Band demands $666k from U.S. military for Guantanamo torture

Electro-industrial pioneers Skinny Puppy performed a rare set at the Observatory in Santa Ana on Jan. 24. 2013. Photo Credit: Brian Erzen via Skinny Puppy Facebook page

The industrial band “Skinny Puppy” has sent the Pentagon a bill for $666,000 after discovering that the U.S. military allegedly used their music to torture Guantanamo Bay prisoners.

According to The Huffington Post, the band discovered that their music was being used by a former guard who was a fan of the group. The hard rock band maintains that the U.S. military used their music illegally and owes them royalty fees.

The band’s keyboardist, Cevin Key, spoke of the fan who contacted the rock band. He said, “I think he was coming at it from the fact that he was shocked that our music was being used because although he was a guard at Guantanamo Bay, he also happened to be a fan of our music.”

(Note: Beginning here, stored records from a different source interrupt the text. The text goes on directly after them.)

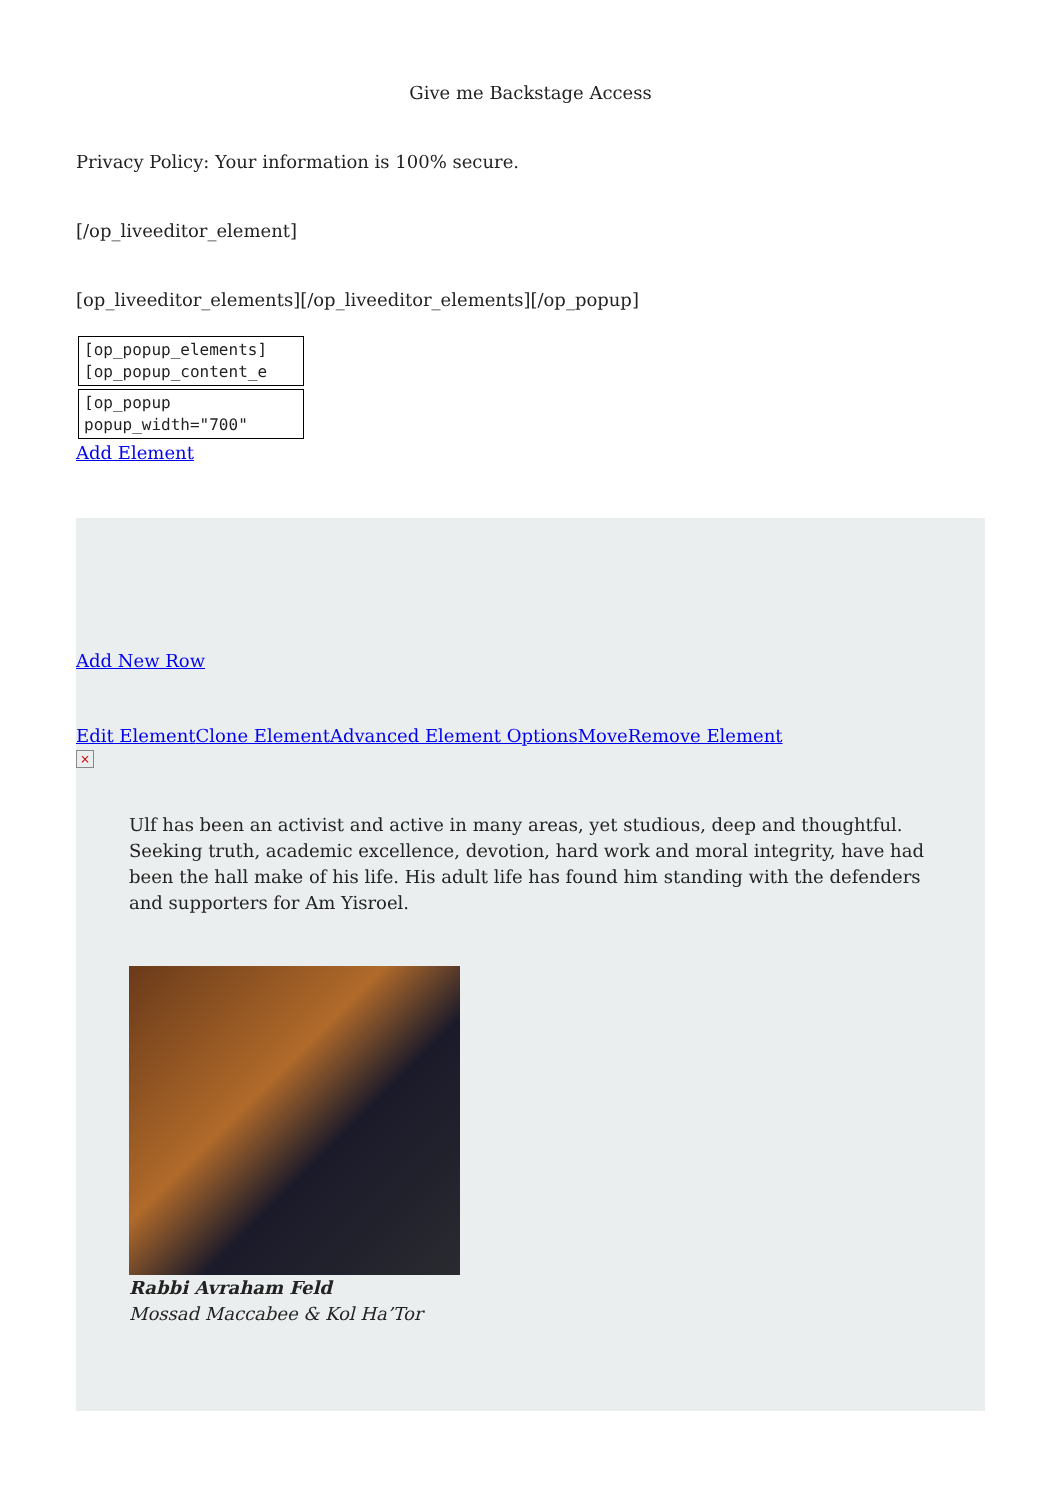Give me Backstage Access
Privacy Policy: Your information is 100% secure.
[/op_liveeditor_element]
[op_liveeditor_elements][/op_liveeditor_elements][/op_popup]
[op_popup_elements]
[op_popup_content_e
[op_popup
popup_width="700"
Add Element
Add New Row
Edit Element Clone Element Advanced Element Options Move Remove Element
×
Ulf has been an activist and active in many areas, yet studious, deep and thoughtful. Seeking truth, academic excellence, devotion, hard work and moral integrity, have had been the hall make of his life. His adult life has found him standing with the defenders and supporters for Am Yisroel.
Rabbi Avraham Feld
Mossad Maccabee & Kol Ha’Tor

The Brooklyn Vegan reported that the band originally planned to design an album cover based on an invoice for the Pentagon but then discovered that they could bring suit against them for using the music without permission.

“We sent them an invoice for our musical services considering they had gone ahead and used our music without our knowledge and used it as an actual weapon against somebody,” Key said.

He added that several of the band members were offended to learn that their music was being used to torture detainees. “I wouldn’t want to be subjected to any overly loud music for six to 12 hours at a time without a break,” he said.

It is hard to tell if the amount of $666,000 that they proposed is serious;  rock bands often make reference to 666, the number of the beast.

The U.S. military denies receiving an invoice from the group.

Pentagon Spokesman Colonel Todd Breasseale said, “One wonders how such a bill might reasonably be generated and lawfully delivered, based on an unsubstantial claim by some random, nameless fan, as one member of the band alleges, or via ‘grapevine’ as another member of the band alleges.”

Breasseale stressed that the use of sleep deprivation and sensory manipulation was not authorized by the Army Field Manual and is prohibited by law.

“The futility approach in Army Field Manual 2-22.3 does not authorize the use of loud music. We simply do not use it,” he said.